Fest has announced that it will no longer open the current Arcade Fire tour, citing allegations of sexual misconduct against showdown boss Wayne Butler. (Butler asserted that all of the alleged interactions were consensual.) The band’s first two concerts opened in Dublin, which took place on August 30-31 at the 3Arena. During those shows, all proceeds from Feist’s sales of merchandise in the band were donated to Women’s Aid Dublin, an organization dedicated to stopping domestic violence across Ireland. She was scheduled to tour with them during the rest of September in Europe.

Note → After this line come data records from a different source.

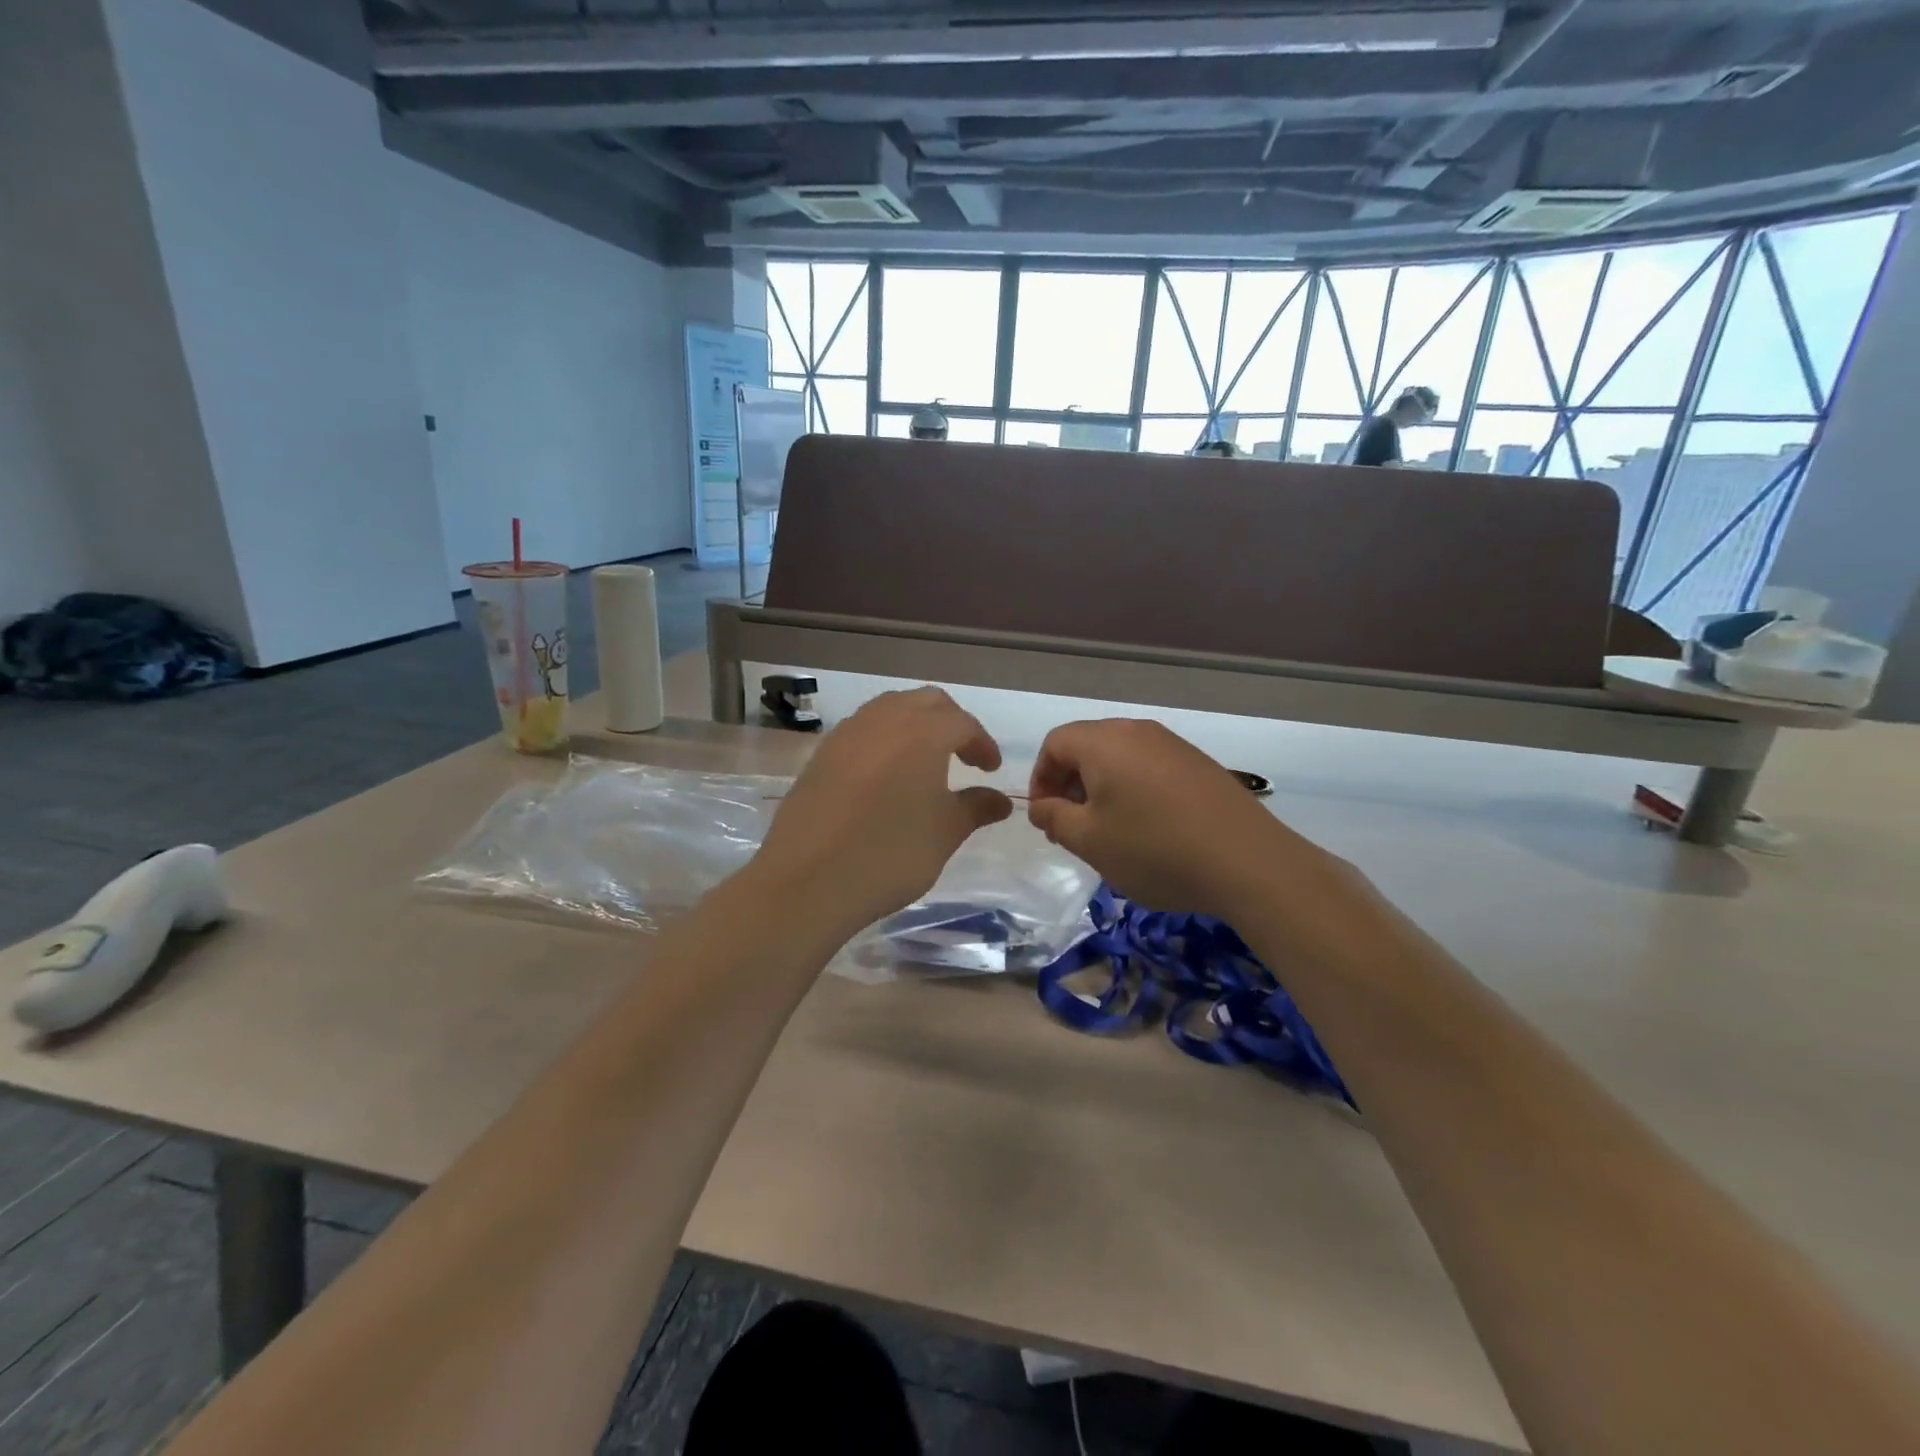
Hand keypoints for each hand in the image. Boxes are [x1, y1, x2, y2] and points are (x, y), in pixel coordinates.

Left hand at [754, 688, 1012, 933]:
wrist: (808, 878)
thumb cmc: (890, 853)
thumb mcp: (945, 833)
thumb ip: (976, 808)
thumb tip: (1000, 801)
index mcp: (923, 731)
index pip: (963, 724)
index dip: (983, 744)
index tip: (991, 770)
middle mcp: (885, 719)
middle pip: (927, 702)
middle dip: (950, 723)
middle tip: (963, 757)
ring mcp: (848, 733)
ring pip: (890, 709)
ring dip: (914, 725)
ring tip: (925, 763)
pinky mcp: (822, 753)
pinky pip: (862, 730)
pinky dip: (884, 740)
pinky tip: (886, 776)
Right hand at [1027, 719, 1334, 921]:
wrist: (1248, 862)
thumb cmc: (1154, 849)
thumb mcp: (1089, 840)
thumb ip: (1053, 818)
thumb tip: (1041, 806)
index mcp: (1104, 742)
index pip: (1055, 743)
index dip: (1041, 779)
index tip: (1046, 818)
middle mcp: (1137, 732)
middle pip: (1087, 746)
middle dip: (1070, 785)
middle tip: (1072, 829)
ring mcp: (1173, 745)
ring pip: (1120, 758)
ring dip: (1102, 790)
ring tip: (1109, 833)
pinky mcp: (1199, 764)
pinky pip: (1150, 768)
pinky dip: (1134, 791)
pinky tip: (1148, 830)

Read Feist’s full statement below.
Arcade Fire responded in a statement, “We are very sorry to see Leslie come home, but we fully understand and respect her decision.”
In a pub in Dublin, after rehearsing with my teams, I read the same headline I had. We had no time to prepare for what was coming, let alone the chance to decide not to fly across the ocean into the belly of this situation. This has been very difficult for me and I can only imagine how difficult it has been for the people who have come forward. More than anything I wish healing to those involved.
This sparked a bigger conversation than me, it’s bigger than my songs and it’s definitely bigger than any rock ‘n’ roll tour. While trying to determine my direction and my responsibility in this situation, I received dozens of messages from people around me, expressing their sympathy for the division I have been pushed into. Staying on tour symbolized that I was either defending or ignoring the damage that Wayne Butler had done and leaving would mean I was the judge and jury.
I’ve never been here to stand up for or with Arcade Fire – I’ve been here to stand on my own two feet on stage, a place I grew up to feel like I’ve earned as mine. I play for my bands, my crew, their loved ones, all our families and the people who pay their hard-earned money to share the space in the collective synergy that is a show. The tide and tide of my successes, my failures, and other decisions affect all of our livelihoods, and I realize how lucky I am to be able to travel the world and sing songs about my life, my thoughts, my experiences and have this as my career. I didn’t take it for granted.
My experiences include the same experiences of many people I’ve spoken to since the news broke on Saturday, and many strangers that I might only be able to reach with this message, or not at all. We all have a story within a spectrum that ranges from basic toxic masculinity to pervasive misogyny to being physically, psychologically, emotionally or sexually assaulted. This situation touches each of our lives and speaks to us in a unique language for each processing we have. There is no single path to recovery when you carry any version of the above, and no single path to rehabilitating offenders. It can be the only way to understand abuse. I can’t solve it by quitting, nor can I solve it by staying. But I can’t go on.
Overt shame may cause action, but these actions are made out of fear, and fear is not where we find our best or make our best decisions. Neither fear nor empathy precipitates healing nor opens up a safe space for these kinds of conversations to develop, or to offer true accountability and remorse to people who have been hurt.
I’m imperfect and I’m going to pass this decision on imperfectly, but what I’m sure the best way to take care of my band, crew, and family is to distance myself from this tour, not this conversation. In my last two nights on stage, my songs made that decision for me. Hearing them through this lens is at odds with what I have been explaining to myself throughout my career. I’ve always written songs to name the exact struggles I’m in, looking to my best and claiming responsibility when I need to. I claim my responsibility now and go home.